Review URL: https://codereview.chromium.org/1183593005

Cr-Commit-Position: refs/heads/master@{#29120}
---
 src/arm64/code-stubs-arm64.cc          | 32 +++++++++-----------------------
 test/mjsunit/regress/regress-487981.js | 22 ++++++++++++++++++++++
 2 files changed, 31 insertions(+), 23 deletions(-)
 create mode 100644 test/mjsunit/regress/regress-487981.js

diff --git a/src/arm64/code-stubs-arm64.cc b/src/arm64/code-stubs-arm64.cc
index bd70150..cfce619 100644
--- a/src/arm64/code-stubs-arm64.cc
+++ b/src/arm64/code-stubs-arm64.cc
@@ -2305,27 +2305,16 @@ void RegExpExecStub::Generate(MacroAssembler* masm) {
   Register last_match_info_elements = x21;
   Register code_object = x22;
 
-  // TODO(jbramley): Is it necessary to preserve these? I don't think ARM does.
-  CPURegList used_callee_saved_registers(subject,
-                                         regexp_data,
-                                         last_match_info_elements,
-                                         code_object);
-  __ PushCPURegList(used_callee_saved_registers);
-
   // Stack frame.
-  //  jssp[0] : x19
-  //  jssp[8] : x20
-  //  jssp[16]: x21
-  //  jssp[24]: x22
-  //  jssp[32]: last_match_info (JSArray)
-  //  jssp[40]: previous index
-  //  jssp[48]: subject string
-  //  jssp[56]: JSRegExp object
-
-  const int kLastMatchInfoOffset = 4 * kPointerSize;
-  const int kPreviousIndexOffset = 5 * kPointerSize;
-  const int kSubjectOffset = 6 * kPointerSize;
-  const int kJSRegExpOffset = 7 * kPointerSize;
+  //  jssp[00]: last_match_info (JSArray)
+  //  jssp[08]: previous index
+  //  jssp[16]: subject string
+  //  jssp[24]: JSRegExp object
+
+  const int kLastMatchInfoOffset = 0 * kPointerSize;
+  const int kPreviousIndexOffset = 1 * kPointerSize;
+  const int kSubjectOffset = 2 * kPointerSize;
+  const int kJSRegExpOffset = 3 * kPointerSize;
 
   // Ensure that a RegExp stack is allocated.

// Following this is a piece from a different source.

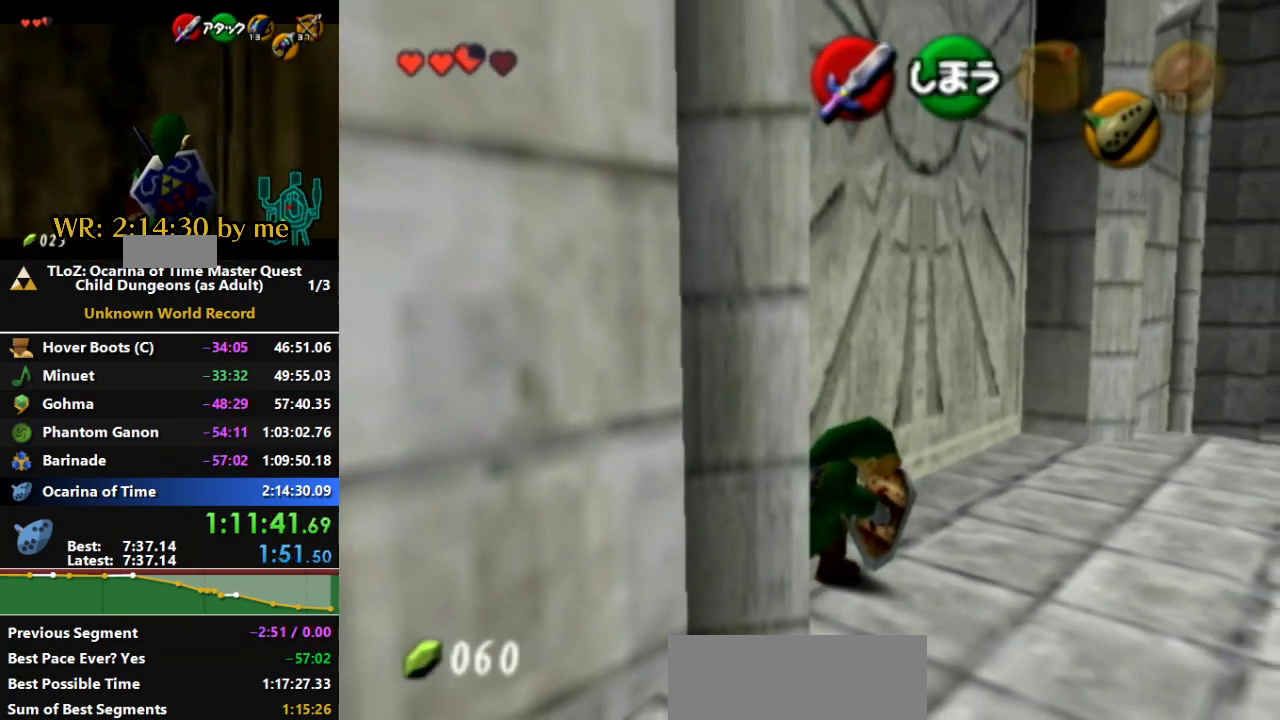
{"dt_ms": 500, "buttons": ["R1"], "left_stick": "left", "right_stick": "center", "events": [[33, "B", "up"], [33, "left_stick", "left"]]}
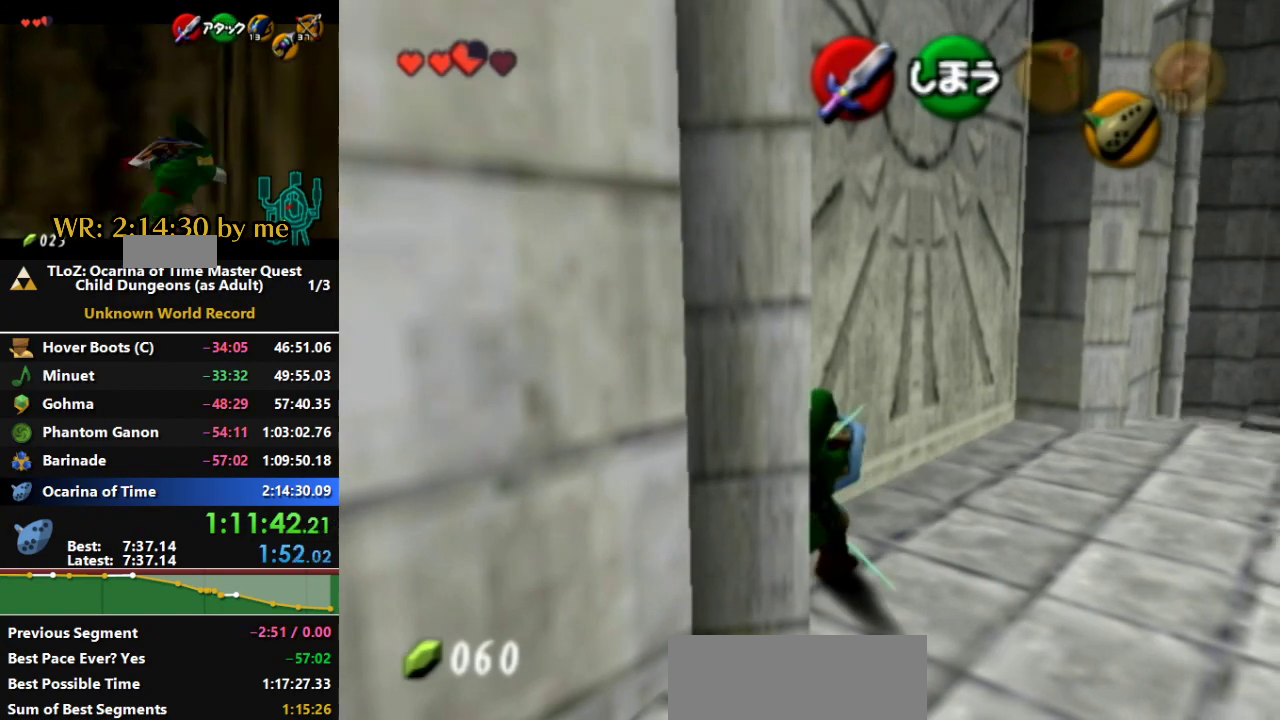
{"dt_ms": 500, "buttons": ["R1"], "left_stick": "left", "right_stick": "center", "events": []}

   ExternalReference address_of_regexp_stack_memory_address =
@@ -2692,7 +2681,6 @@ void RegExpExecStub::Generate(MacroAssembler* masm) {
 
   // Return last match info.
   __ Peek(x0, kLastMatchInfoOffset);
-  __ PopCPURegList(used_callee_saved_registers);
   // Drop the 4 arguments of the stub from the stack.
   __ Drop(4);
   __ Ret();
@@ -2715,13 +2703,11 @@ void RegExpExecStub::Generate(MacroAssembler* masm) {
 
   __ Bind(&failure);
   __ Mov(x0, Operand(isolate()->factory()->null_value()));
-  __ PopCPURegList(used_callee_saved_registers);
   // Drop the 4 arguments of the stub from the stack.
   __ Drop(4);
   __ Ret();
 
   __ Bind(&runtime);
-  __ PopCPURegList(used_callee_saved_registers);
   __ TailCallRuntime(Runtime::kRegExpExec, 4, 1);
 
   // Deferred code for string handling.
diff --git a/test/mjsunit/regress/regress-487981.js b/test/mjsunit/regress/regress-487981.js
new file mode 100644
index 0000000..829c25c
--- /dev/null
+++ b/test/mjsunit/regress/regress-487981.js
@@ -0,0 +1,22 @@
+// Copyright 2015 the V8 project authors. All rights reserved.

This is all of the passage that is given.